> Problem to solve
Reproduce the source text of every piece of material below character for character, omitting the pictures.

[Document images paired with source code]
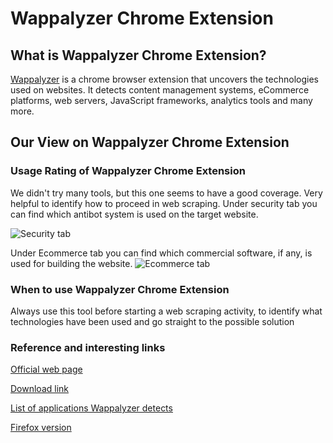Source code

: # Wappalyzer Chrome Extension

## What is Wappalyzer Chrome Extension?
[Wappalyzer](https://chrome.google.com/webstore/detail/wappalyzer-technology-pro/ "Wappalyzer") is a chrome browser extension that uncovers the technologies used on websites. It detects content management systems, eCommerce platforms, web servers, JavaScript frameworks, analytics tools and many more.

## Our View on Wappalyzer Chrome Extension

### Usage Rating of Wappalyzer Chrome Extension
We didn't try many tools, but this one seems to have a good coverage. Very helpful to identify how to proceed in web scraping. Under security tab you can find which antibot system is used on the target website.

![Security tab](https://github.com/reanalytics-databoutique/webscraping-open-doc/blob/0386528f99a1209a538f6d042e859cd9933011c8/Images/Tools/Wappalyzer1.png "Security tab")

Under Ecommerce tab you can find which commercial software, if any, is used for building the website.
![Ecommerce tab](https://github.com/reanalytics-databoutique/webscraping-open-doc/blob/0386528f99a1209a538f6d042e859cd9933011c8/Images/Tools/Wappalizer2.png "Ecommerce tab")

### When to use Wappalyzer Chrome Extension
Always use this tool before starting a web scraping activity, to identify what technologies have been used and go straight to the possible solution

### Reference and interesting links
[Official web page](https://www.wappalyzer.com/)

[Download link](https://chrome.google.com/webstore/detail/wappalyzer-technology-pro/gppongmhjkpfnbhagpmjfkannfbllamg?hl=it)

[List of applications Wappalyzer detects](https://wappalyzer.com/applications)

[Firefox version](https://addons.mozilla.org/en-US/firefox/addon/wappalyzer/)

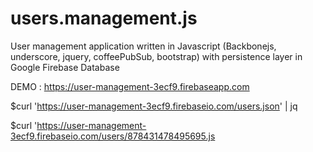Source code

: # users.management.js
User management application written in Javascript (Backbonejs, underscore, jquery, coffeePubSub, bootstrap) with persistence layer in Google Firebase Database



DEMO : https://user-management-3ecf9.firebaseapp.com


$curl 'https://user-management-3ecf9.firebaseio.com/users.json' | jq

$curl 'https://user-management-3ecf9.firebaseio.com/users/878431478495695.js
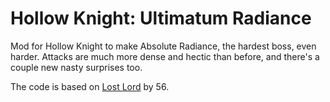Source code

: # Hollow Knight: Ultimatum Radiance
Mod for Hollow Knight to make Absolute Radiance, the hardest boss, even harder. Attacks are much more dense and hectic than before, and there's a couple new nasty surprises too.

The code is based on [Lost Lord](https://github.com/5FiftySix6/HollowKnight.Lost-Lord) by 56.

> Result of the exercise
Source code

: # Wappalyzer Chrome Extension

## What is Wappalyzer Chrome Extension?
[Wappalyzer](https://chrome.google.com/webstore/detail/wappalyzer-technology-pro/ "Wappalyzer") is a chrome browser extension that uncovers the technologies used on websites. It detects content management systems, eCommerce platforms, web servers, JavaScript frameworks, analytics tools and many more.

## Our View on Wappalyzer Chrome Extension

### Usage Rating of Wappalyzer Chrome Extension
We didn't try many tools, but this one seems to have a good coverage. Very helpful to identify how to proceed in web scraping. Under security tab you can find which antibot system is used on the target website.

![Security tab](https://github.com/reanalytics-databoutique/webscraping-open-doc/blob/0386528f99a1209a538f6d042e859cd9933011c8/Images/Tools/Wappalyzer1.png "Security tab")

Under Ecommerce tab you can find which commercial software, if any, is used for building the website.
![Ecommerce tab](https://github.com/reanalytics-databoutique/webscraping-open-doc/blob/0386528f99a1209a538f6d042e859cd9933011c8/Images/Tools/Wappalizer2.png "Ecommerce tab")

### When to use Wappalyzer Chrome Extension
Always use this tool before starting a web scraping activity, to identify what technologies have been used and go straight to the possible solution

### Reference and interesting links
[Official web page](https://www.wappalyzer.com/)

[Download link](https://chrome.google.com/webstore/detail/wappalyzer-technology-pro/gppongmhjkpfnbhagpmjfkannfbllamg?hl=it)

[List of applications Wappalyzer detects](https://wappalyzer.com/applications)

[Firefox version](https://addons.mozilla.org/en-US/firefox/addon/wappalyzer/)

Source code

: # users.management.js
User management application written in Javascript (Backbonejs, underscore, jquery, coffeePubSub, bootstrap) with persistence layer in Google Firebase Database



DEMO : https://user-management-3ecf9.firebaseapp.com


$curl 'https://user-management-3ecf9.firebaseio.com/users.json' | jq

$curl 'https://user-management-3ecf9.firebaseio.com/users/878431478495695.js
Source code

: # Hollow Knight: Ultimatum Radiance
Mod for Hollow Knight to make Absolute Radiance, the hardest boss, even harder. Attacks are much more dense and hectic than before, and there's a couple new nasty surprises too.

The code is based on [Lost Lord](https://github.com/5FiftySix6/HollowKnight.Lost-Lord) by 56.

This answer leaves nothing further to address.